::: Trecho da fonte

A retomada do julgamento que pode descriminalizar o porte de drogas no Brasil está marcado para o dia 02 de agosto
O Supremo Tribunal Federal (STF) remarcou, mais uma vez, a retomada do julgamento que pode descriminalizar o porte de drogas para consumo no Brasil, desta vez para o dia 02 de agosto.
O julgamento do Recurso Extraordinário 635.659, interposto a favor de Francisco Benedito de Souza, questiona a constitucionalidade do artigo 28 da chamada Lei de Drogas (11.343/2006).
O dispositivo criminaliza o usuário que compra, guarda, mantém em depósito ou transporta entorpecentes para consumo pessoal no Brasil. A punição varia de advertências, à prestação de serviços à comunidade e medidas socioeducativas.
Cabe ao Estado punir quem age em prejuízo próprio?
Provocada pela Defensoria Pública de São Paulo, a Suprema Corte vai analisar se o referido artigo contraria a Constituição Federal e se cabe ao Estado punir alguém que age em prejuízo próprio.
Esses são os principais argumentos apresentados pela Defensoria Pública. Para o órgão, a criminalização de condutas que dizem respeito à intimidade e à vida privada, fere os direitos resguardados pelo artigo 5º da Lei Maior, a Constituição Federal de 1988.
Relembre o caso
Francisco Benedito de Souza foi condenado a prestar serviços comunitários depois de ser flagrado com três gramas de maconha na cela onde já cumpria pena, por porte de arma de fogo.
O julgamento, que teve início em 2015, foi interrompido no mesmo ano com um pedido de vista do então ministro Teori Zavascki, que faleceu tragicamente num acidente aéreo em 2017.
Substituído pelo ministro Alexandre de Moraes, a ação foi liberada para julgamento em 2018. Mas o processo continua engavetado há quase oito anos.

::::::

Tarefa 1:
Reproduza o texto sobre o porte de drogas entre "Esses são os" e "aéreo em 2017.", inclusive.
Tarefa 2:
Segundo o texto sobre o porte de drogas, com quantos gramas de maconha Francisco Benedito de Souza foi flagrado?

::: Dados brutos

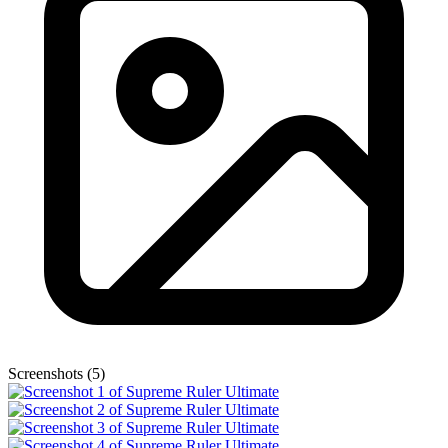
Screenshots (5)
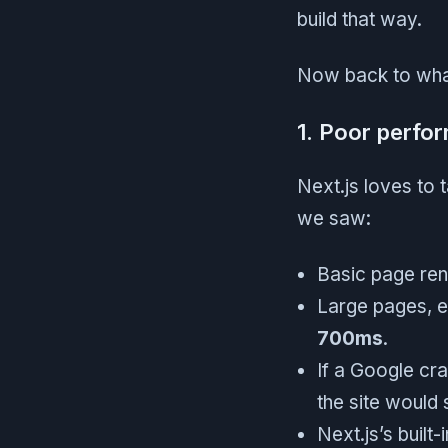
build that way.
Now back to wha
1. Poor perfo
Next.js loves to t
we saw:
Basic page re
Large pages, e
700ms
.
If a Google cra
the site would 
Next.js’s built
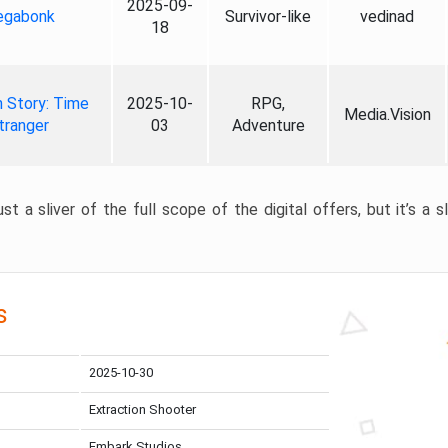
2025-09-
gabonk
Survivor-like
vedinad
18
 Story: Time
2025-10-
RPG,
Media.Vision
tranger
03
Adventure
st a sliver of the full scope of the digital offers, but it’s a s
s
2025-10-30
Extraction Shooter
Embark Studios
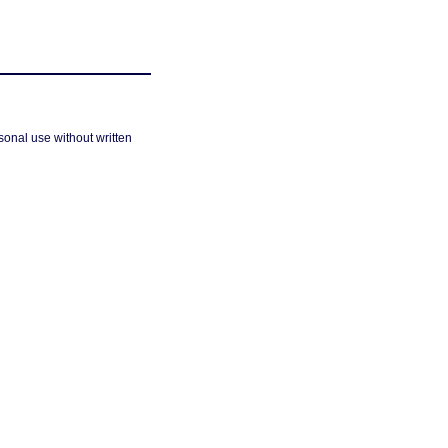
sonal use without written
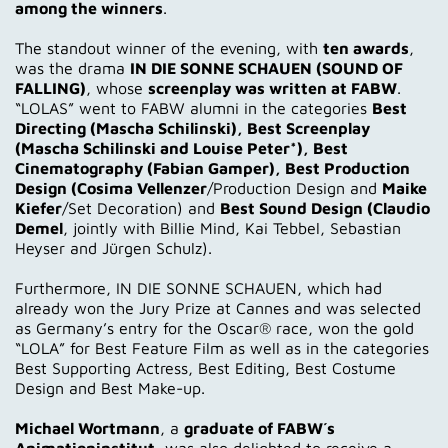
among the winners
.
The standout winner of the evening, with
ten awards
,
was the drama
IN DIE SONNE SCHAUEN (SOUND OF
FALLING)
, whose
screenplay was written at FABW
.
“LOLAS” went to FABW alumni in the categories
Best
Directing (Mascha Schilinski), Best Screenplay
(Mascha Schilinski and Louise Peter*), Best
Cinematography (Fabian Gamper), Best Production
Design (Cosima Vellenzer
/Production Design and
Maike
Kiefer
/Set Decoration) and
Best Sound Design (Claudio
Demel
, jointly with Billie Mind, Kai Tebbel, Sebastian
Heyser and Jürgen Schulz).
Furthermore, IN DIE SONNE SCHAUEN, which had
already won the Jury Prize at Cannes and was selected
as Germany’s entry for the Oscar® race, won the gold
“LOLA” for Best Feature Film as well as in the categories
Best Supporting Actress, Best Editing, Best Costume
Design and Best Make-up.
Michael Wortmann
, a
graduate of FABW´s
Animationinstitut
, was also delighted to receive a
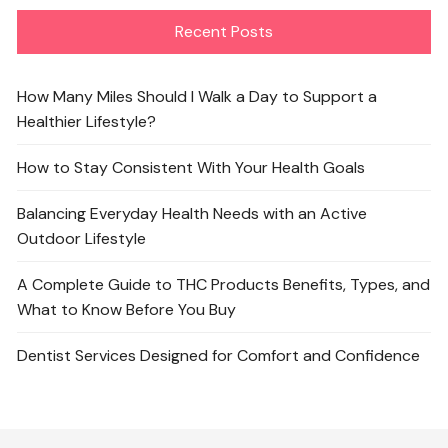
Recent Posts
How Many Miles Should I Walk a Day to Support a
Healthier Lifestyle?
How to Stay Consistent With Your Health Goals
Balancing Everyday Health Needs with an Active
Outdoor Lifestyle
A Complete Guide to THC Products Benefits, Types, and
What to Know Before You Buy
Dentist Services Designed for Comfort and Confidence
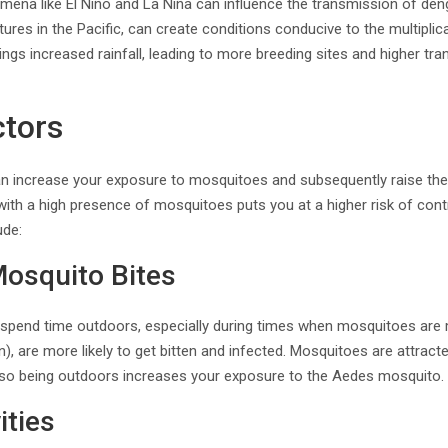
omena like El Niño and La Niña can influence the transmission of den
res in the Pacific, can create conditions conducive to the multiplic
rings increased rainfall, leading to more breeding sites and higher tr
ctors
can increase your exposure to mosquitoes and subsequently raise the 
 with a high presence of mosquitoes puts you at a higher risk of cont
ude:
Mosquito Bites
y spend time outdoors, especially during times when mosquitoes are 
), are more likely to get bitten and infected. Mosquitoes are attract
 so being outdoors increases your exposure to the Aedes mosquito.
ities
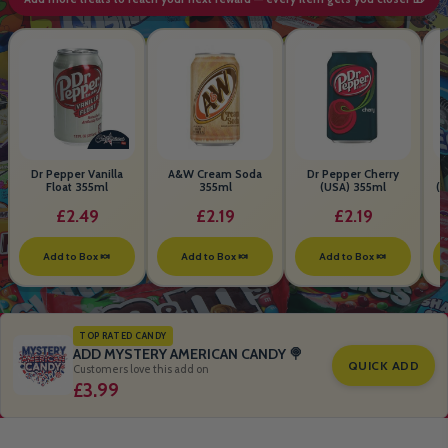
Dr Pepper Vanilla
A&W Cream Soda
Dr Pepper Cherry
Float 355ml
355ml
(USA) 355ml
(S
B
£2.49
£2.19
£2.19
Add to Box 🍬
Add to Box 🍬
Add to Box 🍬
TOP RATED CANDY
ADD MYSTERY AMERICAN CANDY 🍭
QUICK ADD
Customers love this add on
£3.99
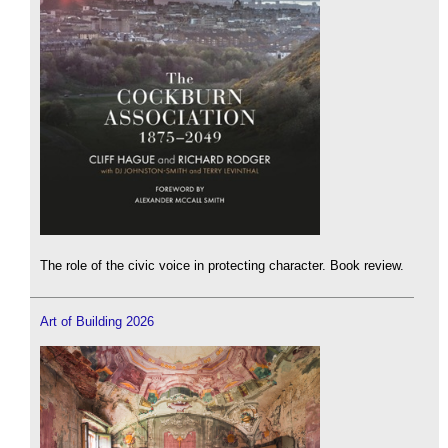
The role of the civic voice in protecting character. Book review.
Art of Building 2026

::::::

Resposta 1:
Esses são os principais argumentos apresentados pela Defensoria Pública. Para o órgão, a criminalização de condutas que dizem respeito à intimidade e à vida privada, fere os direitos resguardados pelo artigo 5º da Lei Maior, a Constituição Federal de 1988.
Relembre o caso
Francisco Benedito de Souza foi condenado a prestar serviços comunitários depois de ser flagrado com três gramas de maconha na cela onde já cumpria pena, por porte de arma de fogo.
O julgamento, que teve início em 2015, foi interrompido no mesmo ano com um pedido de vista do então ministro Teori Zavascki, que faleceu tragicamente num acidente aéreo em 2017.

Resposta 2:
Ele foi flagrado com três gramas de maconha.